» **Exercise A**:
List every field name under "System information" in the issue report, leaving out any note in parentheses.
» **Exercise B**:
Duplicate everything in the issue report from "TFMA analyze_raw_data function" down to "any further tests.".

TFMA analyze_raw_data function support with MultiClassConfusionMatrixPlot
System information
- Have I written custom code (as opposed to using a stock example script provided in TensorFlow Model Analysis): No
- OS Platform and Distribution (e.g., Linux Ubuntu 16.04): Ubuntu 20.04.2 LTS Linux 5.4.0-65-generic
- TensorFlow Model Analysis installed from (source or binary):
pip install tensorflow-model-analysis - TensorFlow Model Analysis version (use command below): 0.41.1
- Python version: Python 3.8.5
- Jupyter Notebook version: NA
Describe the problem
I am currently trying to get tfma.analyze_raw_data to work with MultiClassConfusionMatrixPlot which has multiple prediction values per record. Is this not supported? I will be happy to provide any further details or run any further tests.
Details
Currently tfma.analyze_raw_data does not seem to work with metrics for multi classification tasks (e.g. tfma.metrics.MultiClassConfusionMatrixPlot). However, I do not see this limitation documented anywhere.
The prediction column for a multi classification column will be a series of whose values are a list or array (e.g.,. pd.DataFrame({'predictions': [[0.2, .3, .5]], 'label': [1]}))

(Data items)
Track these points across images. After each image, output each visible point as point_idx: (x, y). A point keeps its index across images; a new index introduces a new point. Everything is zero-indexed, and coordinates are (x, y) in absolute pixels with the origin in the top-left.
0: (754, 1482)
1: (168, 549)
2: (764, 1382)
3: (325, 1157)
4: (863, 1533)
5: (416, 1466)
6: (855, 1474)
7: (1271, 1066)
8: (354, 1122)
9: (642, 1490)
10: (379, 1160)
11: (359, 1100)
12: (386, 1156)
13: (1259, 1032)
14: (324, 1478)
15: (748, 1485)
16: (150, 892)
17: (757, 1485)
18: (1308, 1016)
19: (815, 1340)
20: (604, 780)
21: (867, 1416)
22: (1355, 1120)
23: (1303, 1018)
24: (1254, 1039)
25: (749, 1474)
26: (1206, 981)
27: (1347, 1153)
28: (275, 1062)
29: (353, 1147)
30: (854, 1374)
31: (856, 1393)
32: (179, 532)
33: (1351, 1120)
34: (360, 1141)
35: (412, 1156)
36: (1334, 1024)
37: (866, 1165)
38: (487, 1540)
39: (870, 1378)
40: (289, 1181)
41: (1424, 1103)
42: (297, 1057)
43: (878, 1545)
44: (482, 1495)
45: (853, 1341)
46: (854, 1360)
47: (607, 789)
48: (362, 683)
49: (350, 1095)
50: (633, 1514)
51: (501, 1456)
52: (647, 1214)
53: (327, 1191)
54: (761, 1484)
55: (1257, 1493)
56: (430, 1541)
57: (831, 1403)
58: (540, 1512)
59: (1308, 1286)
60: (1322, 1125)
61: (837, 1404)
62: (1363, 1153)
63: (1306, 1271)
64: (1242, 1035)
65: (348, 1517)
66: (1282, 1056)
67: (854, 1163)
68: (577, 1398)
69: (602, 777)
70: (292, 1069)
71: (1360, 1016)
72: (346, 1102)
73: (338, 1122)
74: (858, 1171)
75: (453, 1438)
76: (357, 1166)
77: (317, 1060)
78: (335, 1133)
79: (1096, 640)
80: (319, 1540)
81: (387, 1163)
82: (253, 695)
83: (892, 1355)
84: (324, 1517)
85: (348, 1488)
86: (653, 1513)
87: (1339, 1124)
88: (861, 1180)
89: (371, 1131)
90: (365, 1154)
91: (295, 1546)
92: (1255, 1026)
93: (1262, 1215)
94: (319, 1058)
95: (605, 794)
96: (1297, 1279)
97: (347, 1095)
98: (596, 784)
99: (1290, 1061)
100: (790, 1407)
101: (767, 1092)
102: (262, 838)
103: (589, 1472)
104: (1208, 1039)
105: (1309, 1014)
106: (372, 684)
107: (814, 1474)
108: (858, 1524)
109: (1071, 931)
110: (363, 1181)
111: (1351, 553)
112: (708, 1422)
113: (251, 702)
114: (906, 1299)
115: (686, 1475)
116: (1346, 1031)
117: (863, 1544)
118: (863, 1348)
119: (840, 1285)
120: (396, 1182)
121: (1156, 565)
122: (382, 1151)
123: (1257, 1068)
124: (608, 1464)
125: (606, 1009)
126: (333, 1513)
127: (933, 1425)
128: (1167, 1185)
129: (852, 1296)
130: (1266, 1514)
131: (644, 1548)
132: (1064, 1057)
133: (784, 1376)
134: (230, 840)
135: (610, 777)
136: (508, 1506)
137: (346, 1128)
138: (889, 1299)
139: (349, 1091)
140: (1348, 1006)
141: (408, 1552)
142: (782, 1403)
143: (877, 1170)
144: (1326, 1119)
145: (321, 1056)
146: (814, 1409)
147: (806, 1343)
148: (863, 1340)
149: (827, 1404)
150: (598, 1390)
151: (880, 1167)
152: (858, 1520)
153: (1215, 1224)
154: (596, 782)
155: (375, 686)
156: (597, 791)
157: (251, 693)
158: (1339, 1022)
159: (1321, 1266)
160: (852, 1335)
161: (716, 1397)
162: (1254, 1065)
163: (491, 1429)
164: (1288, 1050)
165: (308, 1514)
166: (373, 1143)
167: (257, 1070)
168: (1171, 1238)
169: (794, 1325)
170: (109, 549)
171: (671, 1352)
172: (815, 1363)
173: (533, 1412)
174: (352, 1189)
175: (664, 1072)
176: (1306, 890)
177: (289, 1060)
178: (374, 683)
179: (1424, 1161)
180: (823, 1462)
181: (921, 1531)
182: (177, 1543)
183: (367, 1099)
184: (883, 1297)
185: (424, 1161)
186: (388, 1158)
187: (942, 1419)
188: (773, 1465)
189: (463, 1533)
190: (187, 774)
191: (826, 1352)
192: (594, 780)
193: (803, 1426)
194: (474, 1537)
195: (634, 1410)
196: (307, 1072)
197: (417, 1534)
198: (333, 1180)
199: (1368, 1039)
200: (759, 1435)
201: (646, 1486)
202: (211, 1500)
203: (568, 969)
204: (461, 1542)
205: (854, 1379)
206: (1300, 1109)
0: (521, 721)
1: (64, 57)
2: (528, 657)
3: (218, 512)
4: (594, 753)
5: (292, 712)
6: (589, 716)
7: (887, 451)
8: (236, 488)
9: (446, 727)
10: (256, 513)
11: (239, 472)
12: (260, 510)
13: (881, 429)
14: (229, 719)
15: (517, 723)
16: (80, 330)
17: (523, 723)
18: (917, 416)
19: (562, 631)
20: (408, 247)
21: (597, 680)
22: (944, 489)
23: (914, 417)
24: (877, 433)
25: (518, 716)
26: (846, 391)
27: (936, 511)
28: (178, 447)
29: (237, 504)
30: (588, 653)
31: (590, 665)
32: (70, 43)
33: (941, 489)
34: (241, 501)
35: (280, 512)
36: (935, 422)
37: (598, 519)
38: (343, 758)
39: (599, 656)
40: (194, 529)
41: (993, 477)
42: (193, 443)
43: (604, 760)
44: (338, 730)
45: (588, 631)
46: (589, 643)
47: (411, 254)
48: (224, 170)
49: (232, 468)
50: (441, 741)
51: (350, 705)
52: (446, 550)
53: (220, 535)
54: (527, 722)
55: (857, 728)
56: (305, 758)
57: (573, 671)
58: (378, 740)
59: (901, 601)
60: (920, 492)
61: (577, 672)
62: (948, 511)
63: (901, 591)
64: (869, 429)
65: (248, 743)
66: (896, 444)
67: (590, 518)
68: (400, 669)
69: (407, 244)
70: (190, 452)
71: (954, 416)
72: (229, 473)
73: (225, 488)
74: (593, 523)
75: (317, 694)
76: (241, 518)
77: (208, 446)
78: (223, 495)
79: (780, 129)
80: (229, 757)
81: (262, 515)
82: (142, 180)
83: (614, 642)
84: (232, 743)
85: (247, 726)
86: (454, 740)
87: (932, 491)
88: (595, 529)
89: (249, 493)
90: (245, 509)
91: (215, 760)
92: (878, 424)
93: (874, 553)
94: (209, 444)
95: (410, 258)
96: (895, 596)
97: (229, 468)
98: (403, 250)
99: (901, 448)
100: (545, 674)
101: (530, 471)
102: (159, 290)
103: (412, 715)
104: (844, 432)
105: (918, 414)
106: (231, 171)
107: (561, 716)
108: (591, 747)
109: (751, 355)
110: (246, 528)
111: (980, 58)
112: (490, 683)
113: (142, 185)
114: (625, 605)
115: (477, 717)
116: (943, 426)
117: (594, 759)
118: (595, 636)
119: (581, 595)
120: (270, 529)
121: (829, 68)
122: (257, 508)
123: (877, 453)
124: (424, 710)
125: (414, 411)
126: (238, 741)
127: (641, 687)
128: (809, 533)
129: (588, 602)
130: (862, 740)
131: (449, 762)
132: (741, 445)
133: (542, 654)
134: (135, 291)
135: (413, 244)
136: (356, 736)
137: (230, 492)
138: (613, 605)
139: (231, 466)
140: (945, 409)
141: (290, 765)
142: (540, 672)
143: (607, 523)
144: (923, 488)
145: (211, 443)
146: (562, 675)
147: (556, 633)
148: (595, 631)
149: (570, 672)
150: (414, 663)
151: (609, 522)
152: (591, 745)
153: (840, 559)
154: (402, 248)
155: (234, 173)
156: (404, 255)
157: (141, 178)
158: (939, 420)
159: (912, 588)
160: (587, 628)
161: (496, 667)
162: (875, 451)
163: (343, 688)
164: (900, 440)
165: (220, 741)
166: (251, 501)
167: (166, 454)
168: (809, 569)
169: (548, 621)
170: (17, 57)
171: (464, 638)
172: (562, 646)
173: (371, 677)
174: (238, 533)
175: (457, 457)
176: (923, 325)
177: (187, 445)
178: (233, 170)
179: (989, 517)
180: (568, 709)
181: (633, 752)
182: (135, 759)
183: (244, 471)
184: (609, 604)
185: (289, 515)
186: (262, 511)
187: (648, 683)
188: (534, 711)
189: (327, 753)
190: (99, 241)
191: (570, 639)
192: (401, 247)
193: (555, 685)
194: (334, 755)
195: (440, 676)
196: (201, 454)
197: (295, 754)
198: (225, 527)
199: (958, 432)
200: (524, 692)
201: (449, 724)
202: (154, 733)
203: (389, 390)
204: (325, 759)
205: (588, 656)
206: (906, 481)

» **Answer A**:
- Have I written custom code
- OS Platform and Distribution
- TensorFlow Model Analysis installed from
- TensorFlow Model Analysis version
- Python version
- Jupyter Notebook version

» **Answer B**:
TFMA analyze_raw_data function support with MultiClassConfusionMatrixPlot
System information
- Have I written custom code (as opposed to using a stock example script provided in TensorFlow Model Analysis): No
- OS Platform and Distribution (e.g., Linux Ubuntu 16.04): Ubuntu 20.04.2 LTS Linux 5.4.0-65-generic
- TensorFlow Model Analysis installed from (source or binary):
pip install tensorflow-model-analysis - TensorFlow Model Analysis version (use command below): 0.41.1
- Python version: Python 3.8.5
- Jupyter Notebook version: NA
Describe the problem
I am currently trying to get tfma.analyze_raw_data to work with MultiClassConfusionMatrixPlot which has multiple prediction values per record. Is this not supported? I will be happy to provide any further details or run any further tests.